#### [Input material]
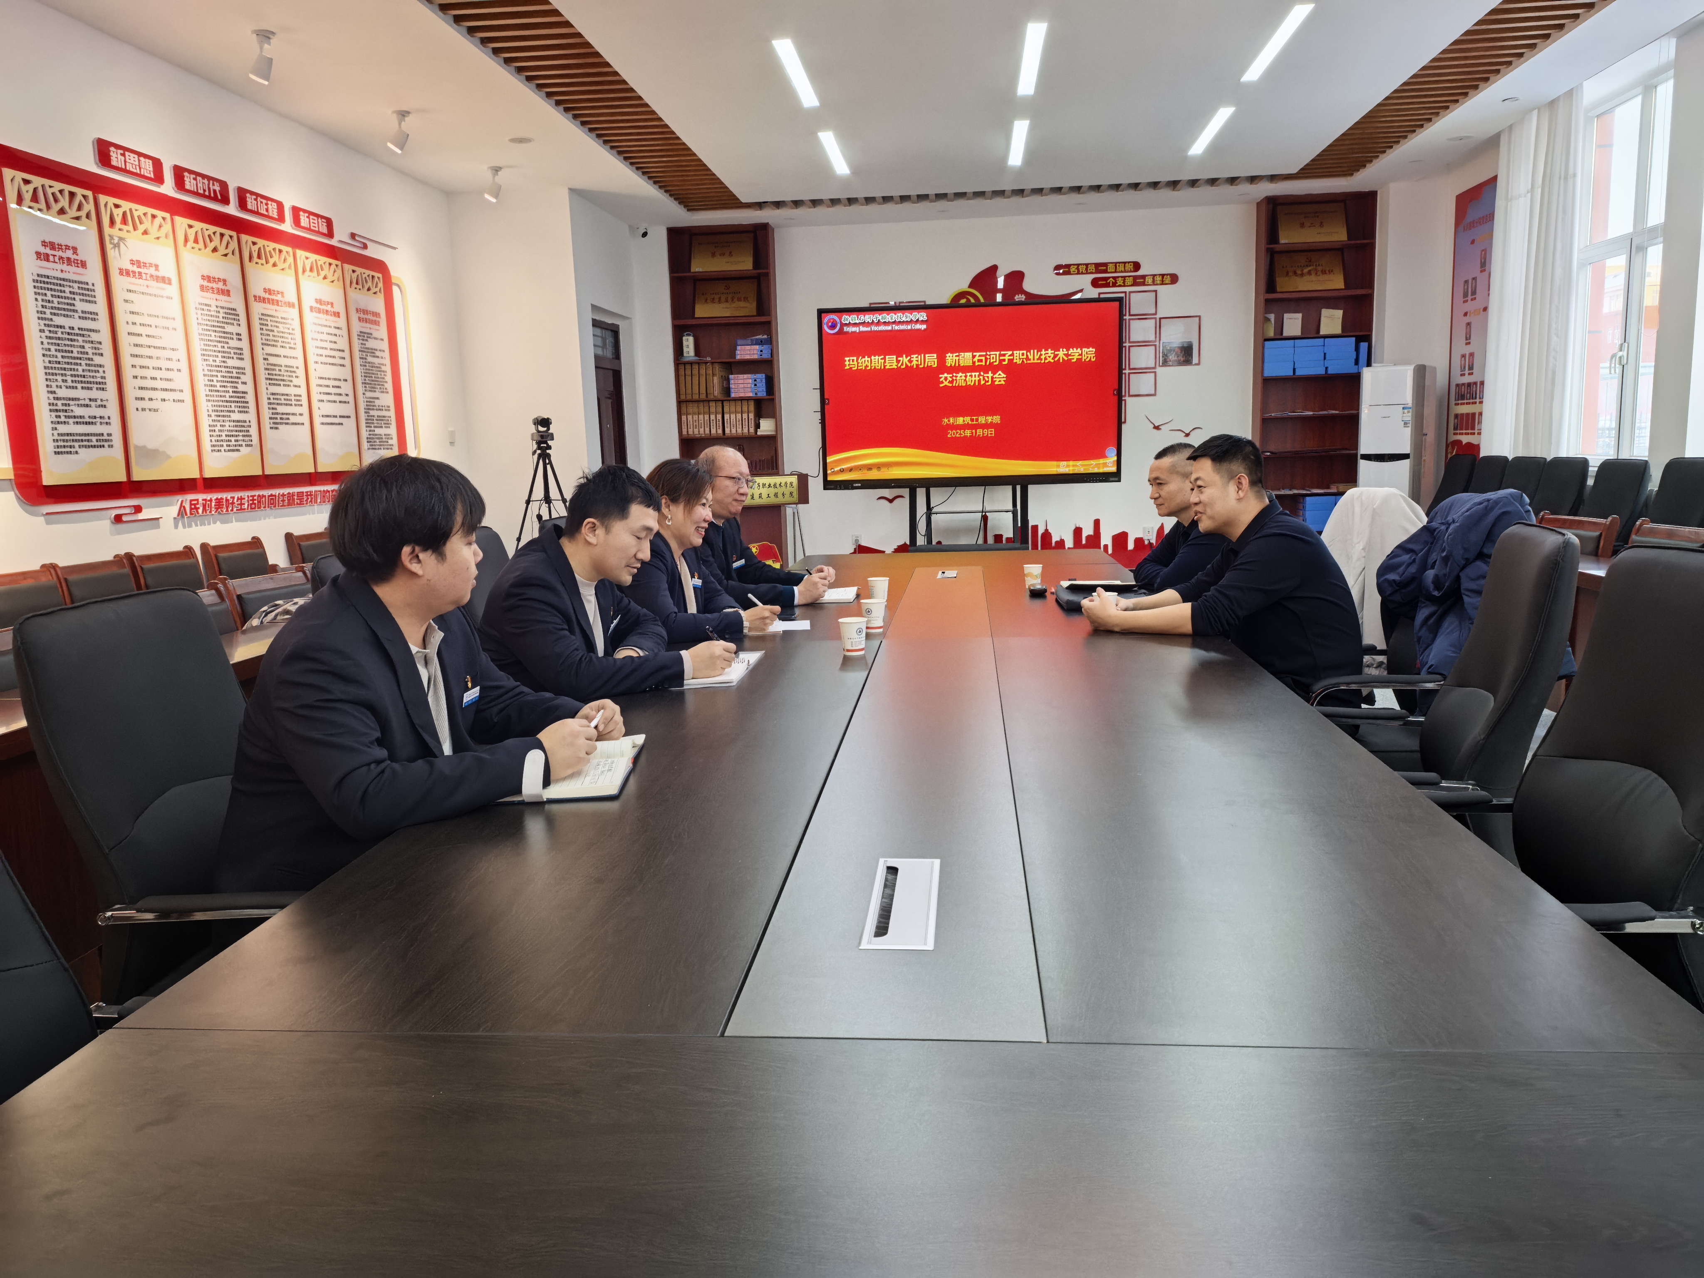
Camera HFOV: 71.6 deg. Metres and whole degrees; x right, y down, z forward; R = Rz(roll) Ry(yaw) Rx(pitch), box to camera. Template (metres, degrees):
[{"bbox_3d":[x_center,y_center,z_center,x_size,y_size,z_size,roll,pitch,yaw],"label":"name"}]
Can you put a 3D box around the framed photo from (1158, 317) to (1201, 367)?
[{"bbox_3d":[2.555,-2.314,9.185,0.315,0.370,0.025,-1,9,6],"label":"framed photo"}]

...

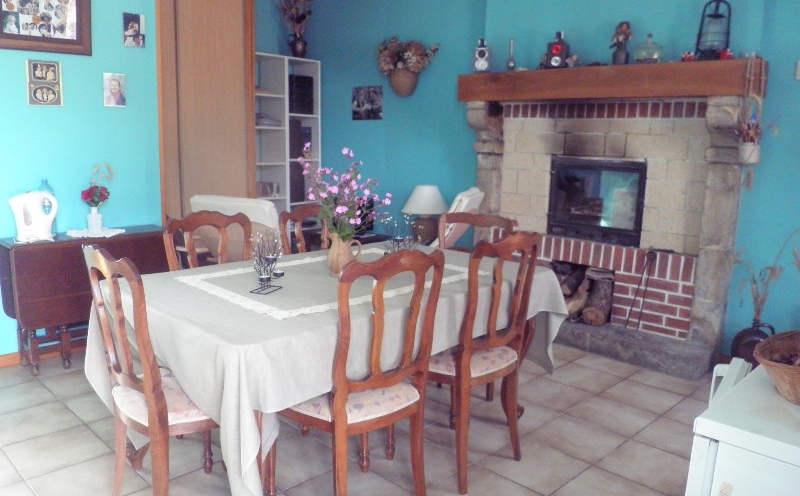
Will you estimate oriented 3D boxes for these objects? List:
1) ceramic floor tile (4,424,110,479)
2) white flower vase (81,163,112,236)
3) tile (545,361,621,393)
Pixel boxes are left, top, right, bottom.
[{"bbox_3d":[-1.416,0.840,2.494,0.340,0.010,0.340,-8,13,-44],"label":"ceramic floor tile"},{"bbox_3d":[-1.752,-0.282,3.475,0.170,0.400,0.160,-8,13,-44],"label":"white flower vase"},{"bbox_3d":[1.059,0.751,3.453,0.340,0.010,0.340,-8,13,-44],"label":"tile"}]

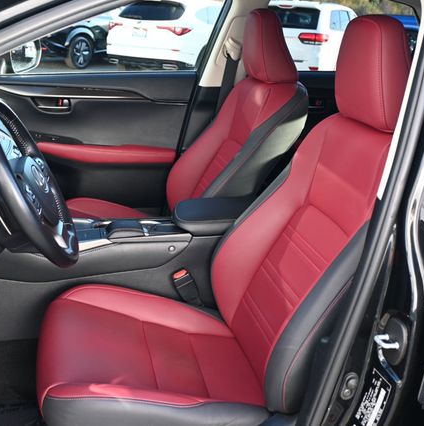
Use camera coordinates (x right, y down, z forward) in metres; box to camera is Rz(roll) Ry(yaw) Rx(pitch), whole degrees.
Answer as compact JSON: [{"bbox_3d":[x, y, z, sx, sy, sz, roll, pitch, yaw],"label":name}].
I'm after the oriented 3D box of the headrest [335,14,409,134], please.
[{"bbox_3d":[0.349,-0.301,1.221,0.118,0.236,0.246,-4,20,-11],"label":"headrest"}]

#### [Activity]
What is needed is a count of the lines in the data that contain the word "camera"; please give it and no other words.

#### [Solution]
2